IMHO when writing a paper you should provide whichever curve answers the question you want answered (or whichever one is more favorable to your method, if you're cynical).  If your question is: "How meaningful is a positive result from my classifier given the baseline probabilities of my problem?", use a PR curve.  If your question is, "How well can this classifier be expected to perform in general, at a variety of different baseline probabilities?", go with a ROC curve.
A: TL;DR
$AUC_{PvR}$ highlights the amount of False Positives relative to the class size, whereas $AUC_{ROC}$ better reflects the total amount of False Positives independent of in which class they come up.
Definition
The $AUC_{ROC}$ (receiver operator) is the area under the curve of true positive to false positive rate.
The $AUC_{PvR}$ (precision vs recall) is the area under the curve of the precison to recall metrics.
As true-positive rate equals recall, they only differ in comparing the recall to either precision or false-positive rate
$$
\begin{align}AUC_{PvR} =& AUC\left(\frac{\mathbf{TP}}{\mathbf{TP}+\mathbf{FP}}, \frac{TP}{TP + FN}\right)= AUC \left( \textbf{precision}, \text{recall}\right) \\AUC_{ROC} =& AUC\left(\frac{\mathbf{FP}}{\mathbf{FP} + \mathbf{TN}}, \frac{TP}{TP+FN}\right)= AUC \left(\textbf{FPR}, \text{recall} \right)\end{align}
$$
Illustration
Consider an unbalanced multiclass dataset with a million instances. We are given two classifiers and observe their predictions at a fixed threshold for one of the classes:
Classifier A: 100 instances predicted (positive), 90 of which correctly (with 100 true cases)
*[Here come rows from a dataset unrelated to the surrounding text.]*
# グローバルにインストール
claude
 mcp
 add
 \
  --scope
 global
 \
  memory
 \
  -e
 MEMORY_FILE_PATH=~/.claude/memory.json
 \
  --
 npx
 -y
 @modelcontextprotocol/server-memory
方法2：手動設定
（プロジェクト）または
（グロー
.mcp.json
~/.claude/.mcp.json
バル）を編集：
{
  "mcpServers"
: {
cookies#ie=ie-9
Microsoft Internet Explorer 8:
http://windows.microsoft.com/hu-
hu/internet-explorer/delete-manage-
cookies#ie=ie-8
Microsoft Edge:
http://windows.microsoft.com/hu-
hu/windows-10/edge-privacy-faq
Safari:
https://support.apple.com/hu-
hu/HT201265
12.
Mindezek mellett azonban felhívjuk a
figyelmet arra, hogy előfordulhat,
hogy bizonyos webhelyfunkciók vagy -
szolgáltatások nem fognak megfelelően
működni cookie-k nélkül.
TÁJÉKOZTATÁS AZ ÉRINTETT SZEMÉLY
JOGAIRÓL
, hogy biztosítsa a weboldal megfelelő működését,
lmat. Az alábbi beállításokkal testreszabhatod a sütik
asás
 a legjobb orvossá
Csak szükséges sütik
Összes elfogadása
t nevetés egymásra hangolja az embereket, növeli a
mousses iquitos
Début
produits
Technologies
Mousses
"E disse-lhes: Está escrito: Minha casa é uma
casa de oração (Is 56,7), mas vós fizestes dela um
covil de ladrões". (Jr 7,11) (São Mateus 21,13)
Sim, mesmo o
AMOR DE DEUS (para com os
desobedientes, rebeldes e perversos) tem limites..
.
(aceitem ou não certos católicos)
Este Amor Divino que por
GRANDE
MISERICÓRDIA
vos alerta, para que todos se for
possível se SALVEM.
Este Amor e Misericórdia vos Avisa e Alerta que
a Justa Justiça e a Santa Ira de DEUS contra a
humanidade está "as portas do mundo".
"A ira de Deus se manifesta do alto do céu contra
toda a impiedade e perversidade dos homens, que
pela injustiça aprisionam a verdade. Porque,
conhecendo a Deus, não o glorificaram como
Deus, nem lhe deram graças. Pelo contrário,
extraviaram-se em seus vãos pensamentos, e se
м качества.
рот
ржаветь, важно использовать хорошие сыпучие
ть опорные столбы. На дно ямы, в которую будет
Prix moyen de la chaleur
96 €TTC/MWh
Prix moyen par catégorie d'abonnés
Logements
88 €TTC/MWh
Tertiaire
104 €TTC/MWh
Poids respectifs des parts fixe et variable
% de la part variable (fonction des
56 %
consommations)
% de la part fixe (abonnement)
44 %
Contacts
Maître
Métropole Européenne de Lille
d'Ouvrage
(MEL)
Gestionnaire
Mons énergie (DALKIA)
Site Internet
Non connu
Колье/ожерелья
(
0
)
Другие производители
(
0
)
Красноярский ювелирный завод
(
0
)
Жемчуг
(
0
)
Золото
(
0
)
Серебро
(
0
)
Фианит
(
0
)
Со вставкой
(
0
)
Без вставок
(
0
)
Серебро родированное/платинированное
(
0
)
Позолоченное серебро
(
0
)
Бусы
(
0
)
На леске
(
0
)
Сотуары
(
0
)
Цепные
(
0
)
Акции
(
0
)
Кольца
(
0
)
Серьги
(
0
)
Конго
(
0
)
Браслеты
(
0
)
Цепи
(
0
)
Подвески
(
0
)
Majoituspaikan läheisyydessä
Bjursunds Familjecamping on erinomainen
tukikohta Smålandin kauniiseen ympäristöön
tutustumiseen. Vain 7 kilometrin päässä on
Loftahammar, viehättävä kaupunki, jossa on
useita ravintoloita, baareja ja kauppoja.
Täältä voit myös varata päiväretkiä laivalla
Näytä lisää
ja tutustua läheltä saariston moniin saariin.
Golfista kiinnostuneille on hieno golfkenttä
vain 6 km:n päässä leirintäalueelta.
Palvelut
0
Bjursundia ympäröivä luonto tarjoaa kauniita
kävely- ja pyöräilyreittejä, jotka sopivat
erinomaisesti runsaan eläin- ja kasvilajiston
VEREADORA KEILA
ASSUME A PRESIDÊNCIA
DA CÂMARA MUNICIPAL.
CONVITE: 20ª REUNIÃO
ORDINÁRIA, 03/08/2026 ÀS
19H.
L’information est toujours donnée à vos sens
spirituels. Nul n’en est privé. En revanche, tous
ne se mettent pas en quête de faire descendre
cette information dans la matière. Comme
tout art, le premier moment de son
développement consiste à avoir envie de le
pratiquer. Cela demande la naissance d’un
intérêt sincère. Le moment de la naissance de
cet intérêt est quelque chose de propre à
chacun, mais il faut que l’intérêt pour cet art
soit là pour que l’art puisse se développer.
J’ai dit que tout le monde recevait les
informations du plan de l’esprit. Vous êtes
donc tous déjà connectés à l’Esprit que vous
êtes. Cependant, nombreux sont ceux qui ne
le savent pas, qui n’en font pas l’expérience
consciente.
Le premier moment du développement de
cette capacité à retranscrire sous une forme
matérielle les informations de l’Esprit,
Classifier B: 2000 instances predicted (positive), 90 of which correctly (with 100 true cases)
The respective values for the $AUC_{ROC}$ at the specific threshold will be
Classifier A: 0.9 TPR, 0.00001 FPR
Classifier: B: 0.9 TPR, 0.00191 FPR (gain of 0.0019)
The respective values for the $AUC_{PvR}$ for the specific threshold will be
Classifier A: 0.9 recall, 0.9 precision
Classifier B: 0.9 recall, 0.045 precision (gain of 0.855)
Discussion
As you can see, by choosing classifier B over A, the gain in false positive rate is comparably low compared to the gains observed in precision.
This is because the false-positive rate is a ratio of the false positives to the vast amount of true negatives, whereas the precision is a ratio of the false positives to the rather small amount of true positives.
Therefore the $AUC_{ROC}$ is more globally in that it is irritated by false positives relative to how many you could have drawn from the whole dataset. The $AUC_{PvR}$, however, is more local, in that it is irritated by false positives relative to how many positives you have set for the class at hand.
Your choice of metric, therefore, depends on what really irritates you more.
If you are irritated by a minority class having many false-positives relative to its class size $AUC_{PvR}$ will highlight this more thoroughly. (also false-positives of a majority class will have less impact)
If you are however more irritated by the global amount of false positives, the $AUC_{ROC}$ would be more indicative of how well you are doing.